In April 2016, in a Government media release from Labor Treasurer, Tim Pallas, said:
“Victoria has and will continue to have the lowest cost of energy production in Australia.”
Despite this commitment, under Daniel Andrews the wholesale price of electricity has more than tripled.
AEMO’s Quarterly Energy Dynamics – Q1 2019 report details that the average spot wholesale electricity price for the 1st quarter of 2019 was $166/MWh.
This was a record high price for Victoria, and higher than New South Wales, Queensland, South Australia and Tasmania.
History shows that Victorians just can’t trust Daniel Andrews and Labor when it comes ensuring Victorians have reliable and affordable electricity.
In considering Labor’s Renewable Energy Bill the Liberal Nationals have identified 19 questions that Daniel Andrews needs to answer:
- Can the government guarantee that retail and wholesale electricity prices will not rise dramatically, impacting Victorian families and businesses, as it did following the closure of Hazelwood?

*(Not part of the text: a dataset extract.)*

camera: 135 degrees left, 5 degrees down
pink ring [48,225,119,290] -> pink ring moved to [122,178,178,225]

- Can the government guarantee that retail and wholesale gas prices will not rise dramatically, impacting Victorian families and businesses?

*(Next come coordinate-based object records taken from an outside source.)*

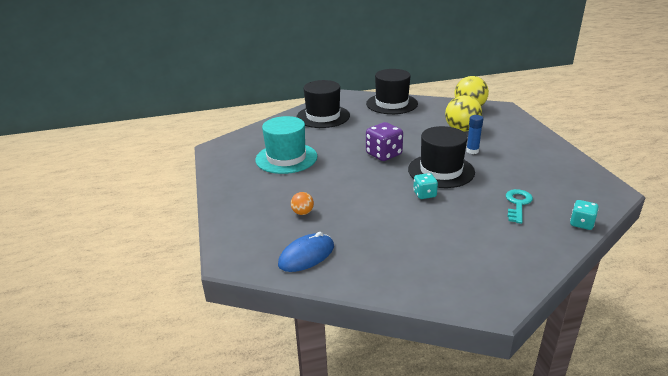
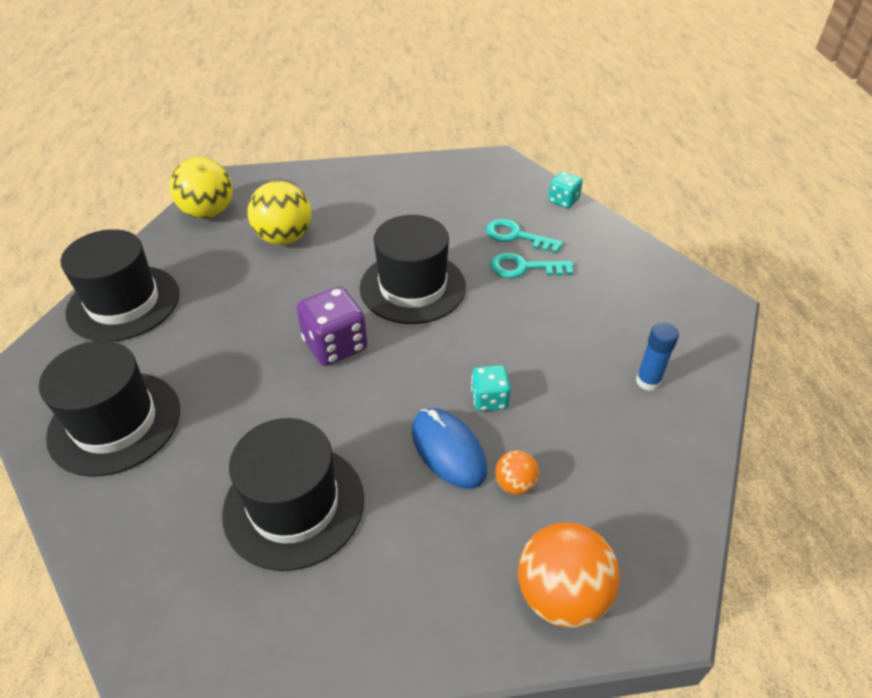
camera: 85 degrees left, 15 degrees up
turquoise hat [255,116,317,174] -> black hat [222,418,364,571]
blue mouse [278,232,334,272] -> blue mouse moved to [412,408,487,489]
turquoise dice [413,173,438,199] -> turquoise dice moved to [471,365,511,411]
blue glue stick [466,115,483,154] -> blue glue stick moved to [636,322,679,391]
none -> turquoise key [490,253,574,278]
none -> orange ball [518,522,620,628]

- Given that since 2015 wholesale electricity prices have tripled in Victoria, what guarantees are there that a 50% VRET will not continue this trend?
- How can a 50% VRET be met without the closure of baseload generators?

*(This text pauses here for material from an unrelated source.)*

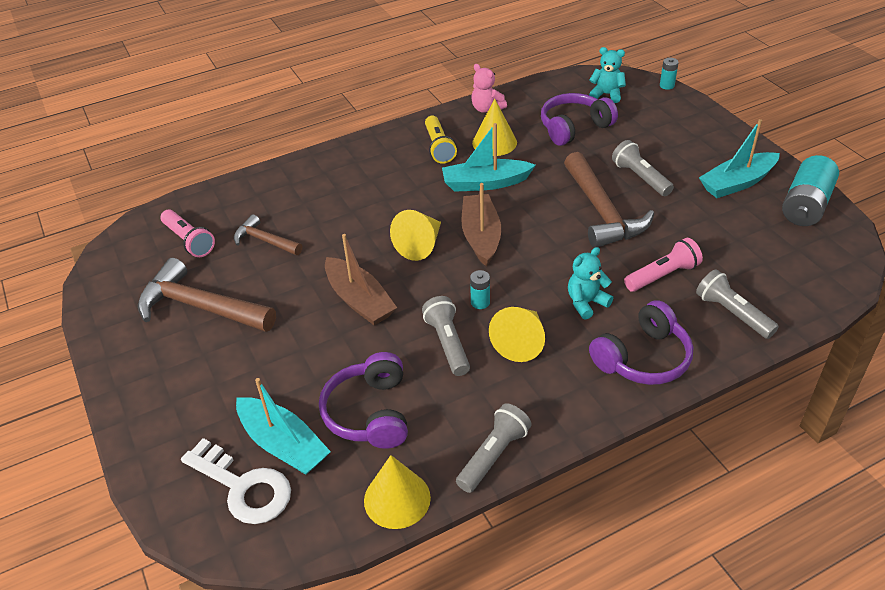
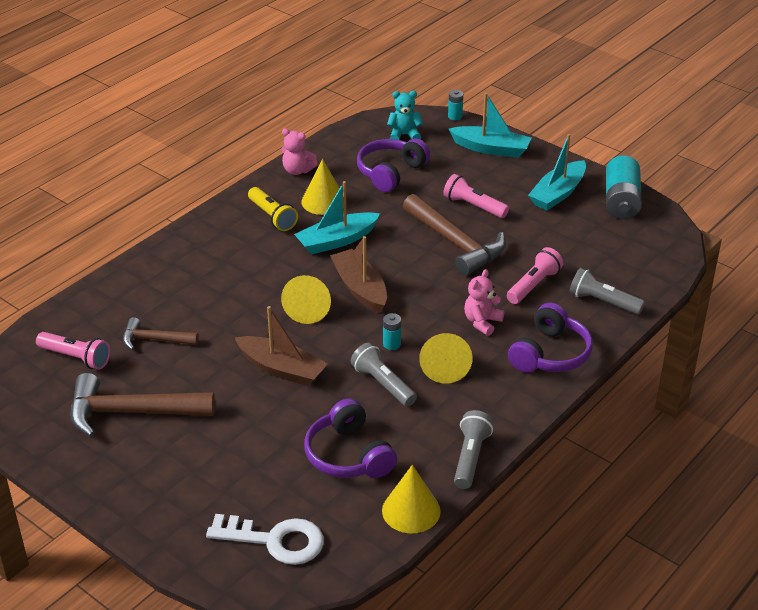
camera: 25 degrees left, 5 degrees down
turquoise boat [236,378,331,475] -> turquoise boat moved to [448,93,531,158]
turquoise teddy bear [568,247,613,320] -> pink teddy bear [464,269,504,336]
grey flashlight [612,140,674,196] -> pink flashlight [443,174,509,218]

- Will the government release the modelling which shows that a 50% VRET can be met without the premature closing of Victoria’s coal fired generators?
- Where is the investment required in battery storage to maintain baseload power if power stations are closed?
- If units at the Loy Yang and Mortlake power plants are out of action how can the government guarantee electricity supply this coming summer?
- Given Victoria barely has enough power generation to keep up with peak demand, how will any closure of an existing power plant not have an ongoing impact on energy security?
- Given AEMO has identified future shortfalls in gas supply, why will the Andrews Government not lift the moratorium on onshore conventional gas exploration?
- What is the government doing to secure energy supply and prevent unplanned load shedding this coming summer?
- Has the government spoken to South Australia regarding keeping the Torrens Island Power Station open longer in the event that Loy Yang and/or Mortlake are not fully operational this coming summer?
- What guarantees can the government give that a 50% VRET won’t lead to higher unemployment in the Latrobe Valley and further damage local economic growth?
- Will there be any detrimental effect on the Victorian economy or on Gross State Product as a result of meeting a 50% VRET?
- Will any industry sectors bear a disproportionate burden of the impact of a VRET and if so, to what extent?
- What will be the direct cost to the Victorian budget in the event that energy prices continue to increase?
- Who will pay for the upgrades required to Victoria’s transmission network?
- How will the Victorian government prevent additional transmission network costs from being forced on to Victorian families and businesses?
- Will the Victorian government remove bureaucratic red tape, as NSW has done, to enable upgrades to the transmission network to be completed in a timely fashion?
- How will the expanded VRET work alongside federal regulatory mechanisms that seek to improve energy system reliability, affordability and security while also encouraging a greater uptake of renewables?